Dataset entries
++++++
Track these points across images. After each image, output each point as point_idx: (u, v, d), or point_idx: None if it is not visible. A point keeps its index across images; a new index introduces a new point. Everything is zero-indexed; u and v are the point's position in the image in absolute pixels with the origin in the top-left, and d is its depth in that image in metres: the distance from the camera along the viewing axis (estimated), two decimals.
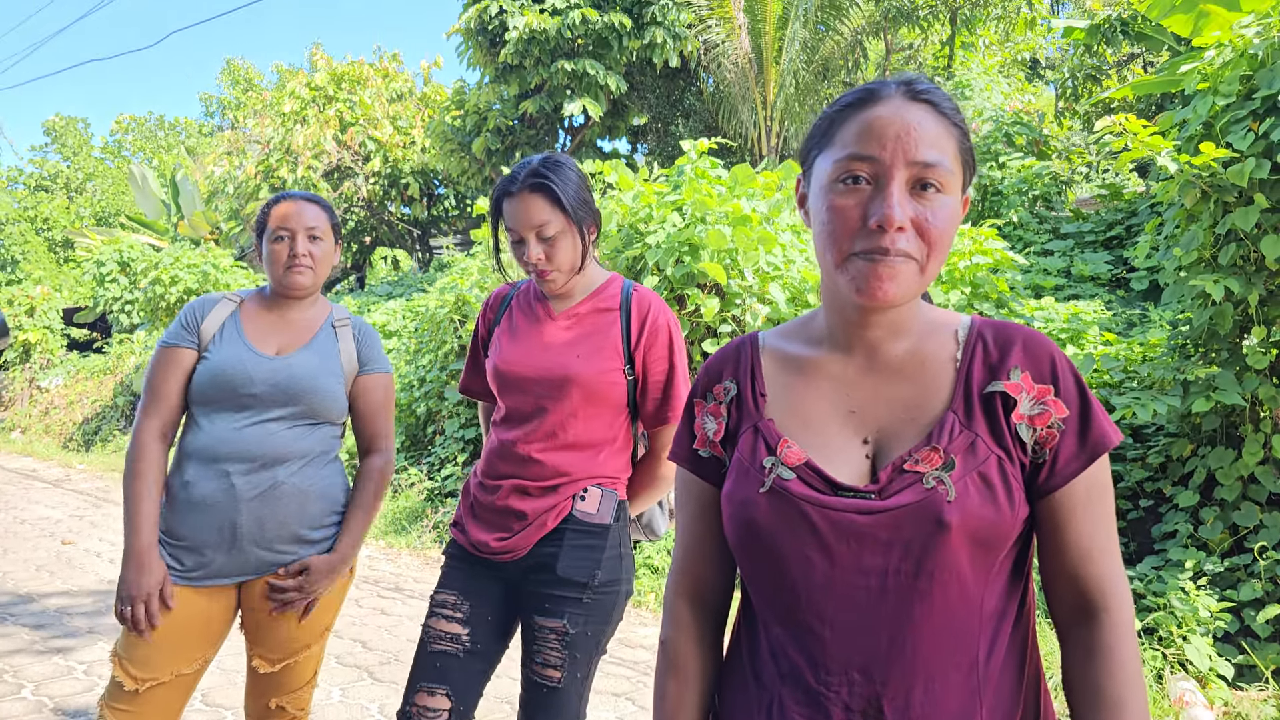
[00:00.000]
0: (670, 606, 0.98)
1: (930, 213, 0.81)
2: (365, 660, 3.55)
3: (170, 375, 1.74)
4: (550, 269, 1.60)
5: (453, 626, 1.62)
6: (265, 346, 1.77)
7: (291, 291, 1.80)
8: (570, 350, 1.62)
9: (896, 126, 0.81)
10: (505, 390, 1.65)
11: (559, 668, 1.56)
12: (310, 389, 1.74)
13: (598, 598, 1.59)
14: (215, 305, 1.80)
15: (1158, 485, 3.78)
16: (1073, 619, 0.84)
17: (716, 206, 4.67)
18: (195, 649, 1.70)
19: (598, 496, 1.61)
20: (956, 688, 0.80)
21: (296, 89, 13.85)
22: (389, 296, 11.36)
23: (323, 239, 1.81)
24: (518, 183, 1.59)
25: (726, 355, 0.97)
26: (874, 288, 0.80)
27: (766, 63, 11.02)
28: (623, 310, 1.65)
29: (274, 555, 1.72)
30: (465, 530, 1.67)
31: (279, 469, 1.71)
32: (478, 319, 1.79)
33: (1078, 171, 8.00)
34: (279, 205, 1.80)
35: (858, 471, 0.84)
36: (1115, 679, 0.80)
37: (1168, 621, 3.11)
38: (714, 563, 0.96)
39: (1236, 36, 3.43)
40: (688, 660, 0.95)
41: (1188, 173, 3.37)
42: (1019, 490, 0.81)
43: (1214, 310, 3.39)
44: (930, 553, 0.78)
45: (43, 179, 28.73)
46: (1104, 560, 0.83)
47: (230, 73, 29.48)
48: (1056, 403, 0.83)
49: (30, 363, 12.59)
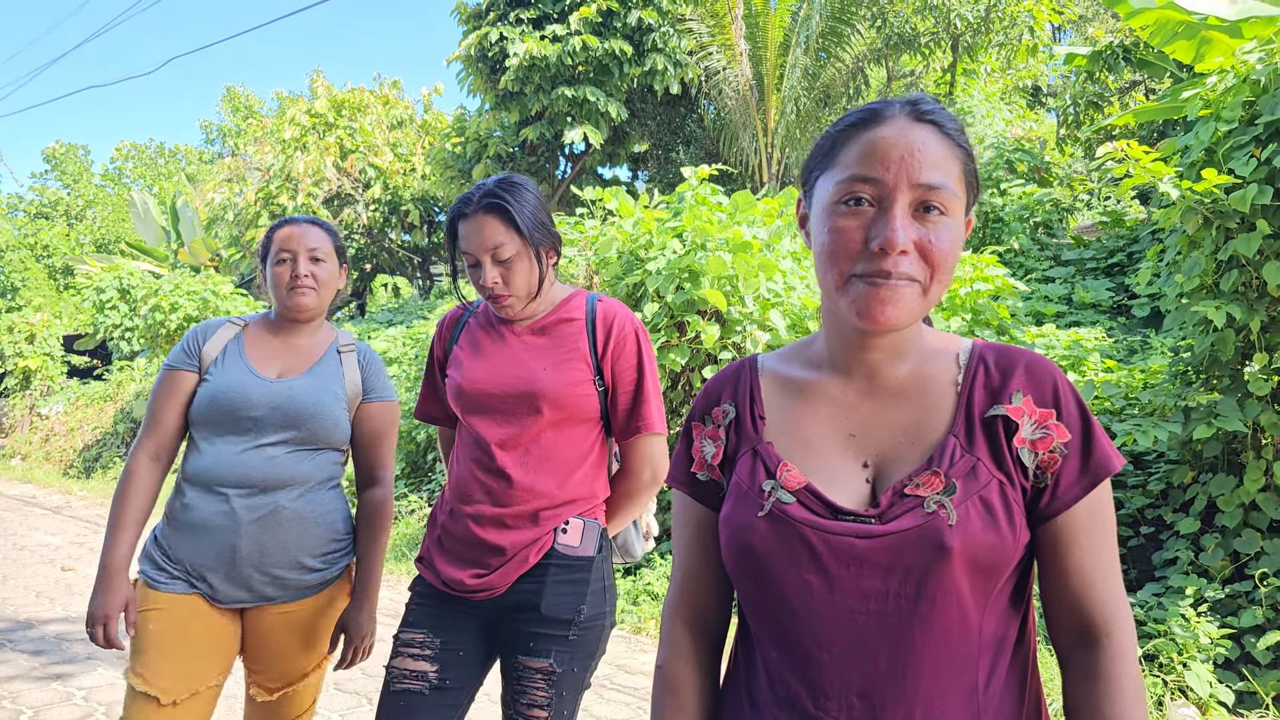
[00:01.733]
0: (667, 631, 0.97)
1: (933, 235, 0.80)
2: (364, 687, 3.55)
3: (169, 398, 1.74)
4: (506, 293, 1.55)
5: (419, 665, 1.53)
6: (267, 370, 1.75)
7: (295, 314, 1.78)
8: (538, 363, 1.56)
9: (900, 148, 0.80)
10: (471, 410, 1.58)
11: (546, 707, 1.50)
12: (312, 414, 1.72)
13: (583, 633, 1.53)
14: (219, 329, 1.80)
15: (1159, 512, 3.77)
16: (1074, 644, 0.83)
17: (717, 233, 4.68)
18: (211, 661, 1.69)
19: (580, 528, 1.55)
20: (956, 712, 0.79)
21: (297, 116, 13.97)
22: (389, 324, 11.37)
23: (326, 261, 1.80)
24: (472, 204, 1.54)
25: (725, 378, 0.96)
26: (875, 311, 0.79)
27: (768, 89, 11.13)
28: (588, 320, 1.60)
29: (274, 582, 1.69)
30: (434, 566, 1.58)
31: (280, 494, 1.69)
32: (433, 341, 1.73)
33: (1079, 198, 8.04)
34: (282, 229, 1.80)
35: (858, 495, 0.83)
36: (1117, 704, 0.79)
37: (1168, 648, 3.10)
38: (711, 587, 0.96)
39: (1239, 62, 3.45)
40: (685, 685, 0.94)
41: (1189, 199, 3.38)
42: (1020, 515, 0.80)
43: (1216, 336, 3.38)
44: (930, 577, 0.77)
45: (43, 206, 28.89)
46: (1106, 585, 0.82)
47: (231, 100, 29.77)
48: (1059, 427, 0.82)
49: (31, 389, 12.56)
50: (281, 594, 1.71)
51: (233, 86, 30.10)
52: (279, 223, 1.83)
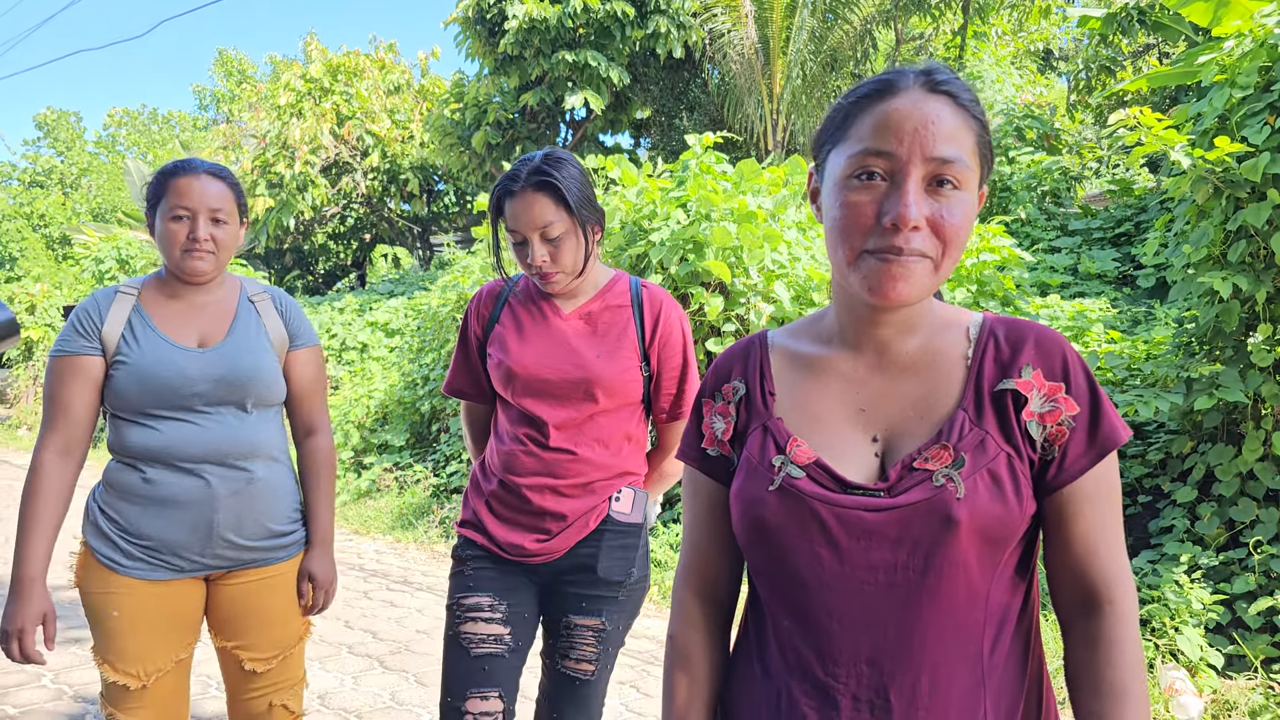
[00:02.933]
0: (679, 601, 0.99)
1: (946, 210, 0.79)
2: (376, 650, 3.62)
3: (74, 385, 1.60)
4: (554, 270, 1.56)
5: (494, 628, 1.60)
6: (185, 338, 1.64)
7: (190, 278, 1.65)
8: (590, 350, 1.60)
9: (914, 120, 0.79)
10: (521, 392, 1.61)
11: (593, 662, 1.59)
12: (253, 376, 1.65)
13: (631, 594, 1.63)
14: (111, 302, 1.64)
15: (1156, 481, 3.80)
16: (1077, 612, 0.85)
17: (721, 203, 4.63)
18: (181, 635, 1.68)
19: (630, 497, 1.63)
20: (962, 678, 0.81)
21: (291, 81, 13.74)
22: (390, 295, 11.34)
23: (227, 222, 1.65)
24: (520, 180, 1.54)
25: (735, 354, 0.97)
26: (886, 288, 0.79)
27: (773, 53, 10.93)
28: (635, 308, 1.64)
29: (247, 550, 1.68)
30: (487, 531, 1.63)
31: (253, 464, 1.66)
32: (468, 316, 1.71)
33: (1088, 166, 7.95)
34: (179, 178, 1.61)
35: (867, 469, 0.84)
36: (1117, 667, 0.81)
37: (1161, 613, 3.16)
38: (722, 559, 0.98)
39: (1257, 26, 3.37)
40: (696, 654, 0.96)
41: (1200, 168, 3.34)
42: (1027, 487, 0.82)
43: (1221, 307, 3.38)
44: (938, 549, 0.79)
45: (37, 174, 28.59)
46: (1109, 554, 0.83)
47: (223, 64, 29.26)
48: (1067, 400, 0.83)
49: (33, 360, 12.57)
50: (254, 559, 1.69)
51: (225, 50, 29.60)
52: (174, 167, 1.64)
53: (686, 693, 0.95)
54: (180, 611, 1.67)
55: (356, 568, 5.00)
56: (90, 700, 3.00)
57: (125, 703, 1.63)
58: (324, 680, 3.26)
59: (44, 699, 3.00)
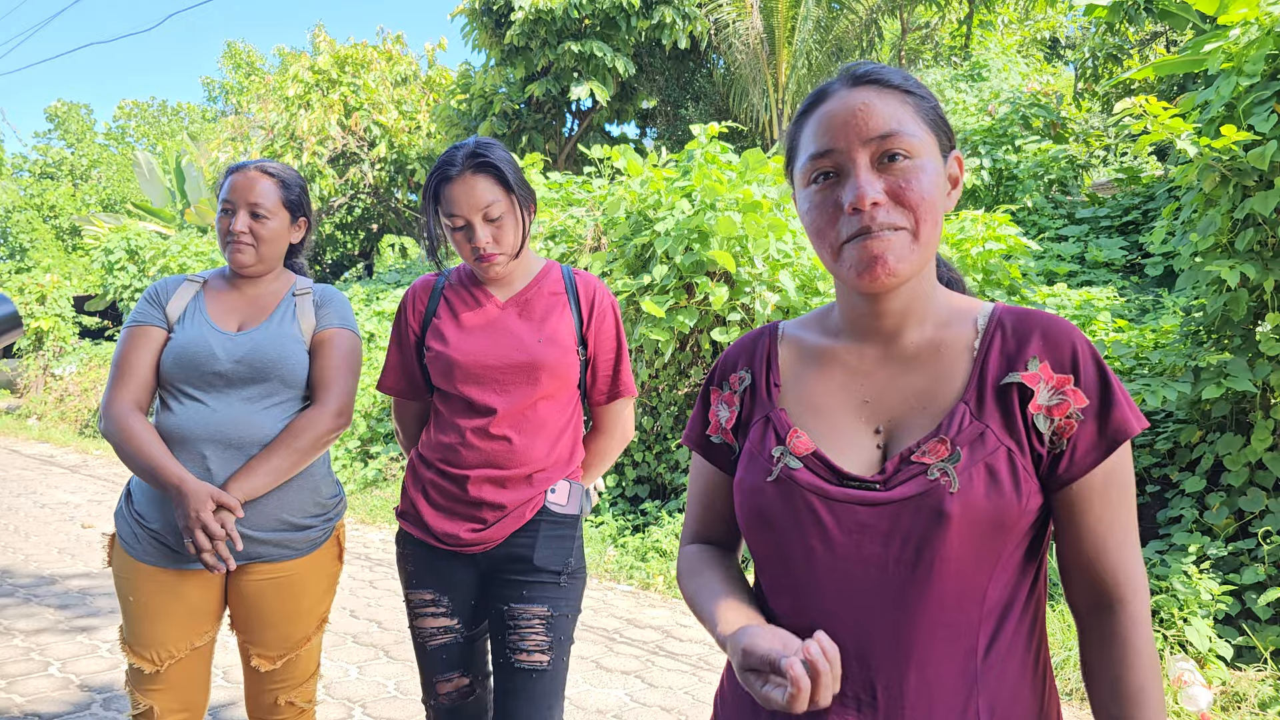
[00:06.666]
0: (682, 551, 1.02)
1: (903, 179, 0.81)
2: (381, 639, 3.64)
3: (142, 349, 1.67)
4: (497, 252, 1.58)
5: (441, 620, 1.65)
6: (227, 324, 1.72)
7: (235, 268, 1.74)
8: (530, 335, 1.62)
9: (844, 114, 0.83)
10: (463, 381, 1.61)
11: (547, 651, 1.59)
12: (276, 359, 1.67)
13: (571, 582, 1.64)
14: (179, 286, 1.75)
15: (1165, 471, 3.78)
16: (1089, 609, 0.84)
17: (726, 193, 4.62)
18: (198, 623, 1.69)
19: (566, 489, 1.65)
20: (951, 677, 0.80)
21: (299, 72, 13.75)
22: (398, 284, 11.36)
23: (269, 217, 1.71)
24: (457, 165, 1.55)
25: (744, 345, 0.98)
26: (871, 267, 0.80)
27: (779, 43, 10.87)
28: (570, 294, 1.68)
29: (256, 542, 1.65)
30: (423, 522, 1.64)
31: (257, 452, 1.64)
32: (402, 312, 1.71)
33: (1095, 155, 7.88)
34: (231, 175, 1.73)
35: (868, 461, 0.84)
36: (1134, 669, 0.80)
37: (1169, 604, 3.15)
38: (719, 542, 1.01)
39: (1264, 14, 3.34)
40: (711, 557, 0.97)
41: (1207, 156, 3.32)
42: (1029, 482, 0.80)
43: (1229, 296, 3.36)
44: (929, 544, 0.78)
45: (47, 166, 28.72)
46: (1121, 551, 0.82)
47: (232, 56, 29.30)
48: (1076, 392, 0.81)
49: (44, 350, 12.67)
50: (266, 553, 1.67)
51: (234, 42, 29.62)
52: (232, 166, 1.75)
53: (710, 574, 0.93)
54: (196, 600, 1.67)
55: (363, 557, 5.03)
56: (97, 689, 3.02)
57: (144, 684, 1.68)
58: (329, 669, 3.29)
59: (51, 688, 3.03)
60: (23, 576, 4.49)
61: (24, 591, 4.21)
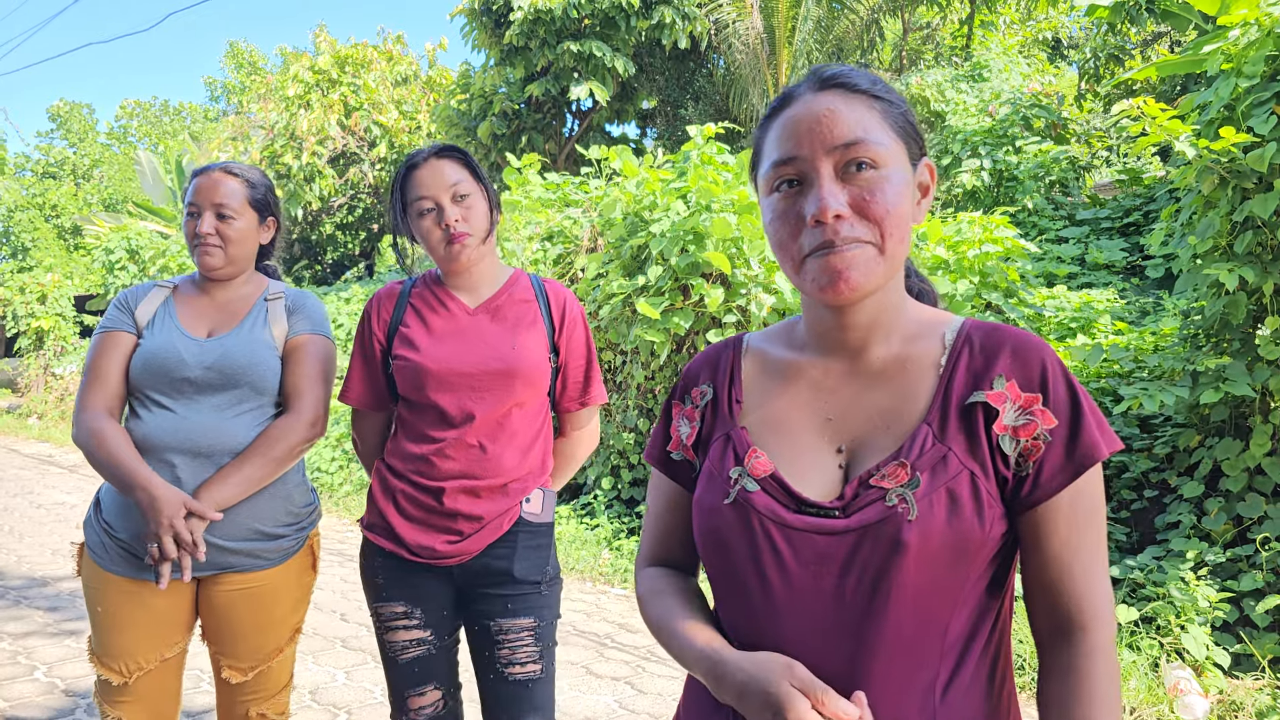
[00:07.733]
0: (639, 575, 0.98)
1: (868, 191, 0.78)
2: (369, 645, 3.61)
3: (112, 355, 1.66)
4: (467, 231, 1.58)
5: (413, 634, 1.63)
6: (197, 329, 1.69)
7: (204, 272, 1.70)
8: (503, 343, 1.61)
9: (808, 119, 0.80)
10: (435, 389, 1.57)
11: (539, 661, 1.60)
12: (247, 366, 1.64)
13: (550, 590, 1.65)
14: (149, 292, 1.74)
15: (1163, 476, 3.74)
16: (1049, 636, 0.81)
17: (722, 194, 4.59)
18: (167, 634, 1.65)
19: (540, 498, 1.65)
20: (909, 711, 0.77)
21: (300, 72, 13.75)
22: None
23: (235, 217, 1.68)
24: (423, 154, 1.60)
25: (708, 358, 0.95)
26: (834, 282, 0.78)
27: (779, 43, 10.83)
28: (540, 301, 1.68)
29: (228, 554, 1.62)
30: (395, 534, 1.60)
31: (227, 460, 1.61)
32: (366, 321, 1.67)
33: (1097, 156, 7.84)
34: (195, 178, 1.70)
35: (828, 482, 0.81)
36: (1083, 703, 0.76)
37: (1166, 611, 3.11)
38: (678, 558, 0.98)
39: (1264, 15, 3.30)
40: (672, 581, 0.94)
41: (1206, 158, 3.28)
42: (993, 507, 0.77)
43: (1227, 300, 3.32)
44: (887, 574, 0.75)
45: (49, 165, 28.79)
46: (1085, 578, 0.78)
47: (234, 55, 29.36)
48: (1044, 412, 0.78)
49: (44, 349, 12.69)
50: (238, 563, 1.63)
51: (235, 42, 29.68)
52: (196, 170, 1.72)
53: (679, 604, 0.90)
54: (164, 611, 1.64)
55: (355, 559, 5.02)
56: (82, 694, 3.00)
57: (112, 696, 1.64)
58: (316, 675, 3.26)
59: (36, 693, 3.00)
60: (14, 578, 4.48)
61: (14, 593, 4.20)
++++++
(YOUR OBJECTIVE):
Write out only the lines that run from the line containing "35: (858, 471, 0.84)" through the line containing "49: (30, 363, 12.59)", both included, exactly as they appear above.

(TASK ANSWER):
35: (858, 471, 0.84)
36: (1115, 679, 0.80)
37: (1168, 621, 3.11)
38: (714, 563, 0.96)
39: (1236, 36, 3.43)
40: (688, 660, 0.95)
41: (1188, 173, 3.37)
42: (1019, 490, 0.81)
43: (1214, 310, 3.39)
44: (930, 553, 0.78)
45: (43, 179, 28.73)
46: (1104, 560, 0.83)
47: (230, 73, 29.48)
48: (1056, 403, 0.83)
49: (30, 363, 12.59)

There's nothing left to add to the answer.